Mancanza della licenza ex art 134 T.U.L.P.S. e responsabilità penale.
L’investigatore privato al fine di svolgere l’attività nel pieno rispetto dell’ordinamento è tenuto ad ottenere dal Prefetto una licenza ex art. 134 T.U.L.P.S..
La violazione di quanto stabilito ai sensi dell’art. 134 T.U.L.P.S. assume i caratteri della responsabilità penalmente rilevante.
L’art. 140 T.U.L.P.S. prevede, infatti, che “I contravventori alle disposizioni di questo titolo sono puniti con l’arresto fino a due anni e con l’ammenda da euro 206 (lire 400.000) a euro 619 (1.200.000).”.
Il titolo a cui fa riferimento l’art. 140 è appunto il titolo IV del T.U.L.P.S. che va dall’art. 133 all’art. 141 e si intitola “Delle guardie particolari e degli istituti di vigilanza e di investigazione privata”.

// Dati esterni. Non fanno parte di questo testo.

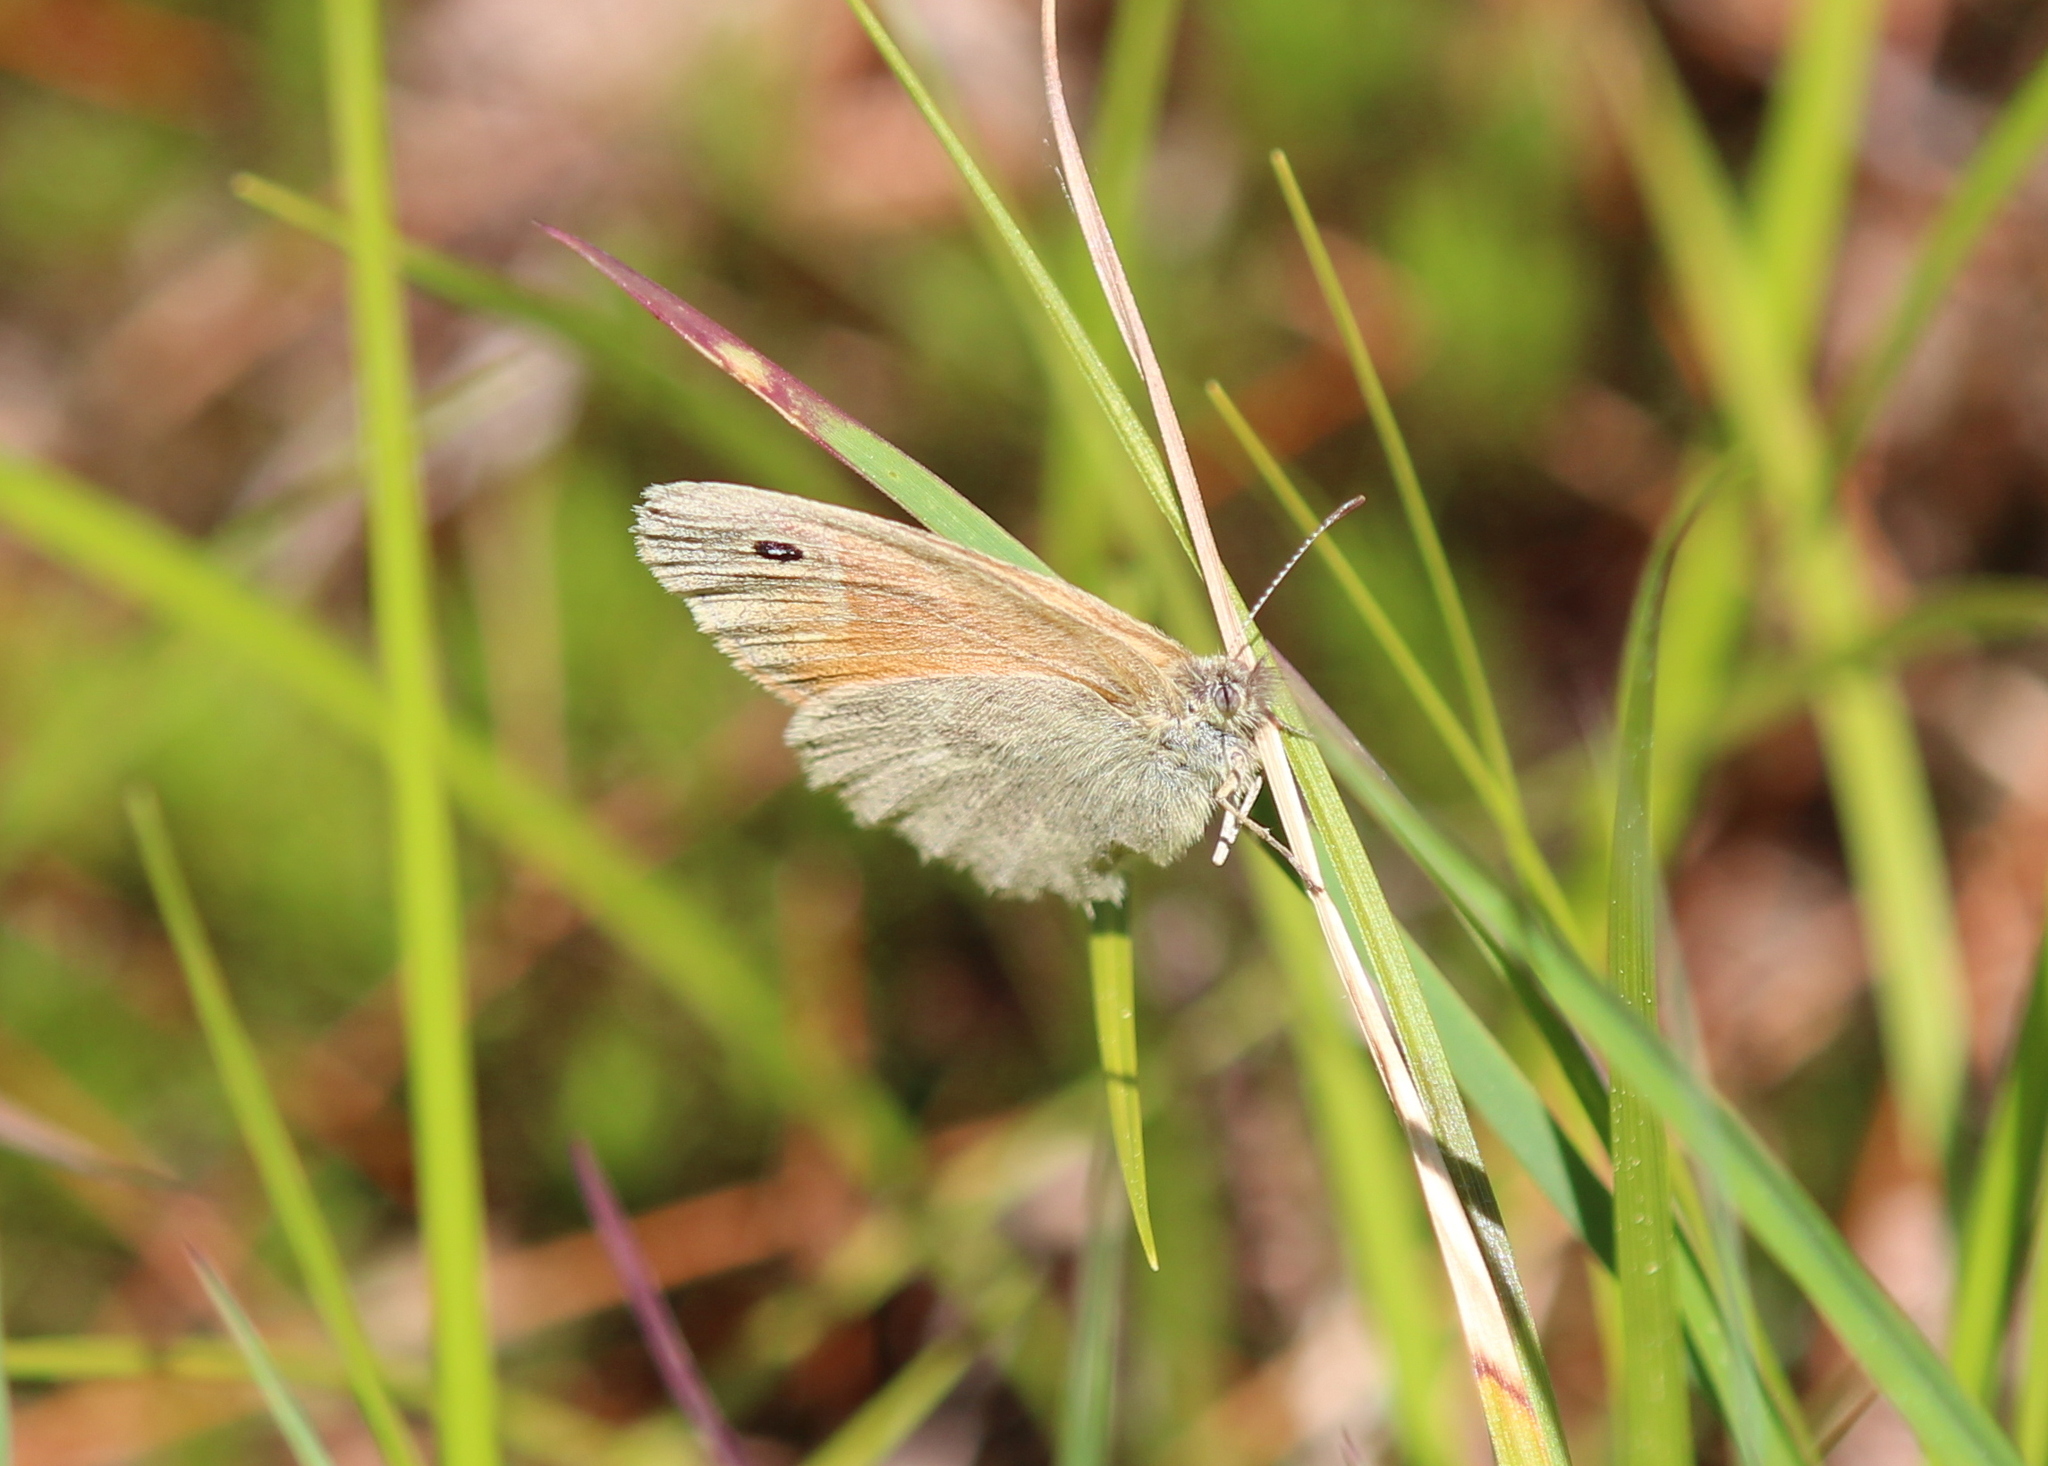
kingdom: Animalia
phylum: Arthropoda
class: Insecta
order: Lepidoptera
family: Nymphalidae
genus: Coenonympha
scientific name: Coenonympha california
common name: Common ringlet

Ma vi è di più perché fingere di essere un investigatore privato per trarne un profitto pur essendo privo di regolare licenza, esercitando, quindi, una professione per quale è necessaria una particolare abilitazione o autorizzazione, è reato ed in particolare configura la fattispecie di cui all’art. 348 del codice penale: “Chiunque abusivamente esercita una professione per la quale è richiesta una speciale abilitazione dello Stato è punito con la reclusione da sei mesi a tre anni e con la multa da euro 10.000 a euro 50.000.”
Addirittura la finzione in relazione al possesso di regolare titolo abilitativo all’esercizio della professione di investigatore privato potrebbe configurare altresì una vera e propria truffa ex art. 640 del codice penale, in base al quale: “Chiunque, con artifizi o raggiri, inducendo taluno in errore, procura a sé o ad altri un ingiusto profitto con altrui danno, è punito con la reclusione da sei mesi a tre anni e con la multa da euro 51 a euro 1.032.”

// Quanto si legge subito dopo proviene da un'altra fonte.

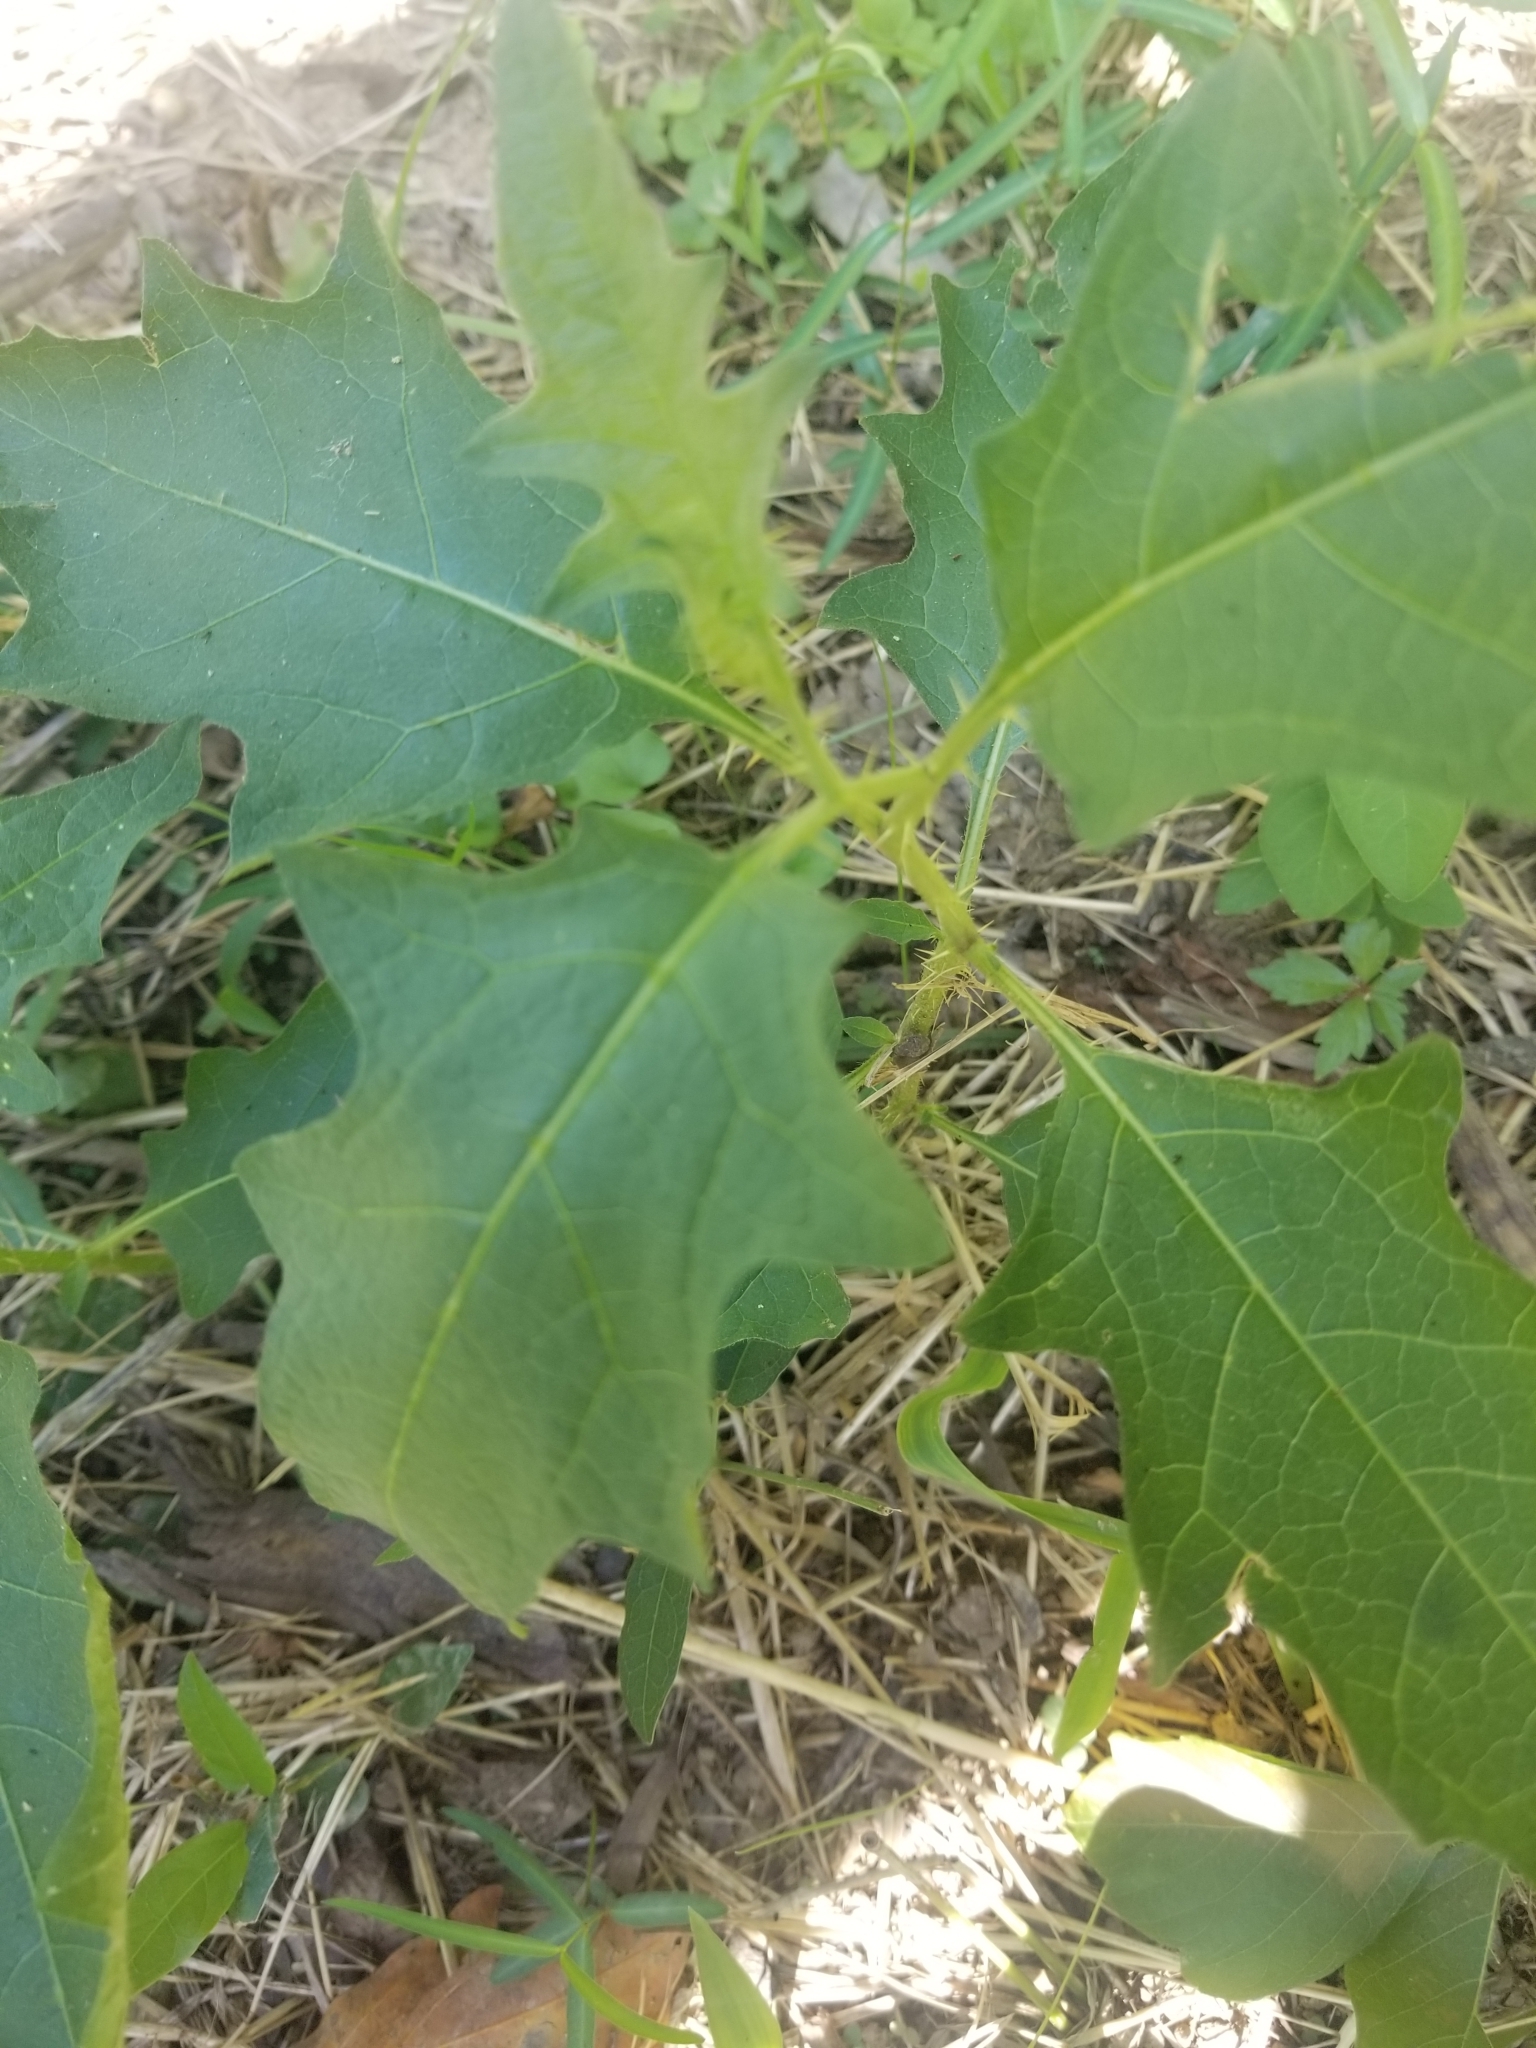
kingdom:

Ed infine la condotta del soggetto che si finge investigatore privato o svolge attività propria dell’investigatore privato pur essendo privo di regolare licenza prefettizia ex art. 134 T.U.L.P.S., può integrare altresì una violazione della privacy del soggetto che è stato seguito o “intercettato” ovvero la fattispecie di reato di atti persecutori o altri reati previsti dal nostro ordinamento.